Gibson distinguished sharply between passive reception and active exploration. Exploratory behavior generates samples of the ambient array from multiple vantages; each sample is informationally distinct; the invariants that persist across samples are what the perceptual system extracts. The density of sampling — how many distinct probes the organism generates per unit time — directly determines how much information the perceptual system has to work with.
In the pre-AI environment, the builder's exploratory sampling rate was rate-limited by implementation cost. Each probe — each tentative approach to a problem — consumed hours. A full day of engagement might yield three or four samples. The low sampling rate imposed selection pressure toward caution: the builder had to commit to approaches that looked likely to work, because the cost of wrong approaches was too high to risk casually.

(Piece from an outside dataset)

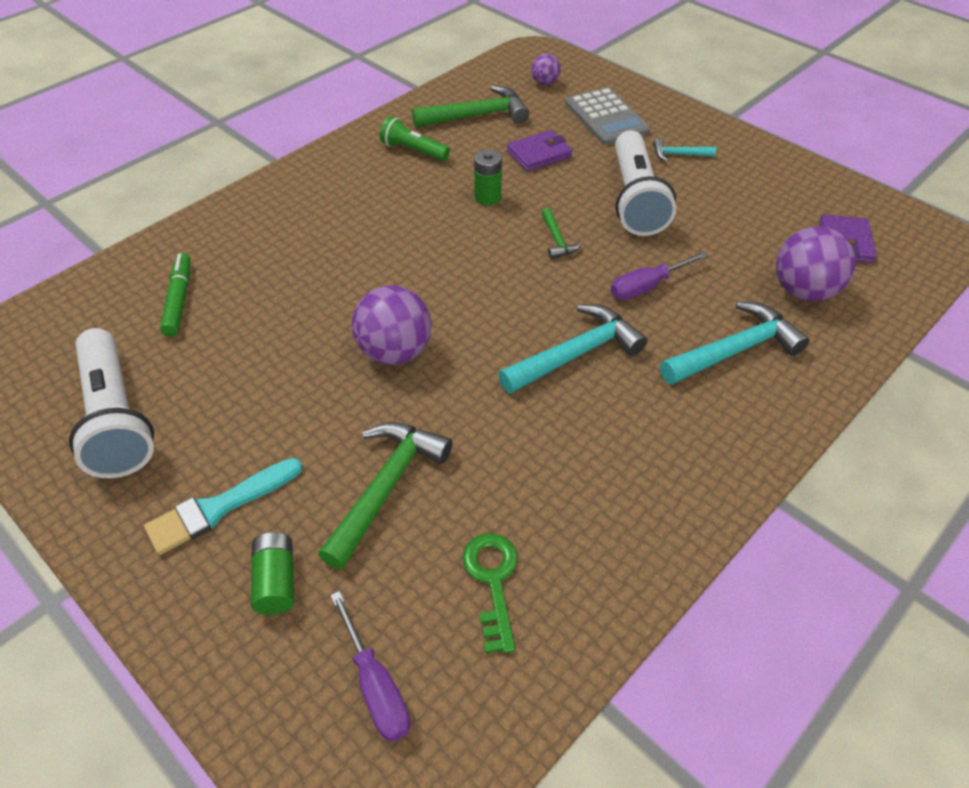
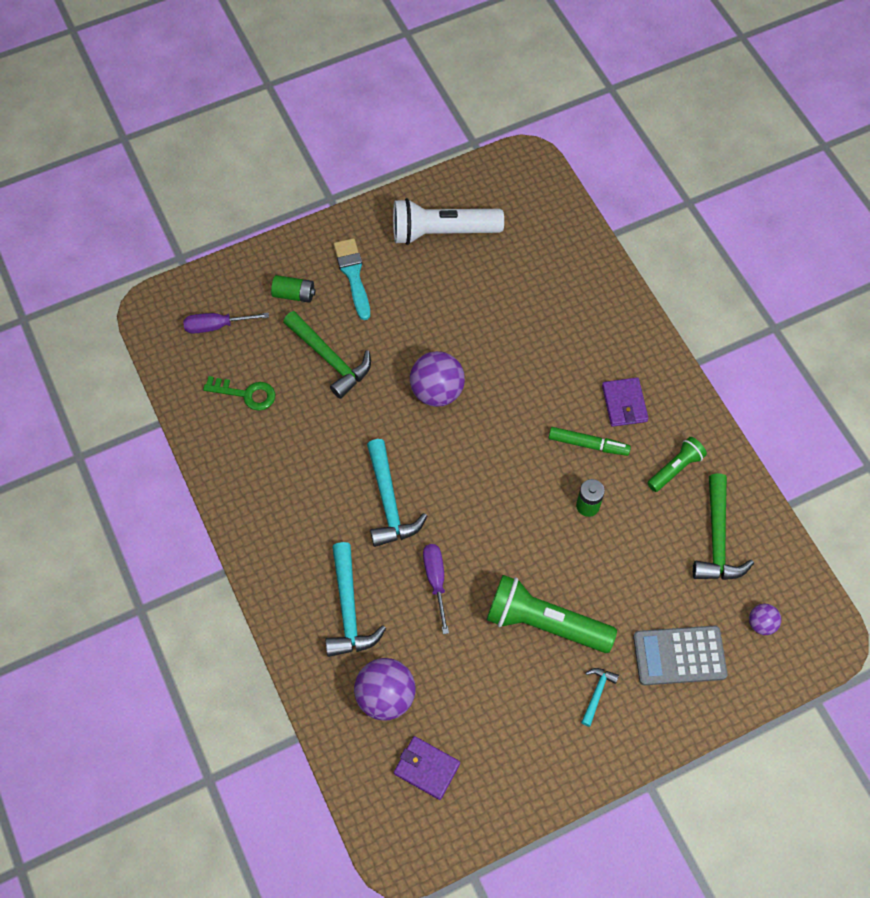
camera: 110 degrees right, 15 degrees up
green marker [160,253,191,336] -> green marker moved to [548,427,631,456]
purple wallet [507,130,572,172] -> purple wallet moved to [602,377,648,427]
green hammer [542,208,582,258] -> none
white flashlight [615,130,676,236] -> green flashlight [487,575,617,653]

The iteration affordance lifts the rate-limit. When cycle time collapses to seconds, the builder can sample the problem space with a density that was previously impossible. She can try approaches that look unlikely to work, because the cost of being wrong is now trivial. She can probe the edges of the problem, investigate counterintuitive framings, test hypotheses that upfront analysis would have rejected. The exploratory character of engagement returns to something approximating its function in natural habitats: a continuous probing that generates a rich stream of samples from which perceptual differentiation can occur.
But the iteration affordance presupposes — as all directional affordances do — the capacity to evaluate the samples it generates. The builder who iterates rapidly without the perceptual sensitivity to distinguish productive probes from unproductive ones is not exploring; she is churning. The exploration is productive only when the evaluator is tuned to detect the information the samples reveal, and that tuning — Eleanor Gibson's differentiation — was historically built through the slow, friction-rich engagement that the iteration affordance's cycle-time collapse has replaced.
The concept is articulated in this book's reading of Edo Segal's account of rapid AI-mediated iteration, read through Gibson's analysis of exploratory behavior as the engine of perceptual learning.
Economics of exploration. Cycle-time collapse transforms the cost structure of probing the problem space.
Sampling density. Higher iteration rate produces denser sampling of the ambient affordance structure and more information for perceptual differentiation.
License to be wrong. Cheap iteration removes the selection pressure toward upfront correctness that characterized pre-AI work.
Returns to natural exploration. The character of engagement approaches the continuous probing that Gibson identified in natural habitats.
The evaluator problem. Rapid iteration is productive only when the builder can evaluate what the samples reveal; without tuned evaluation, rapid iteration produces churn rather than exploration.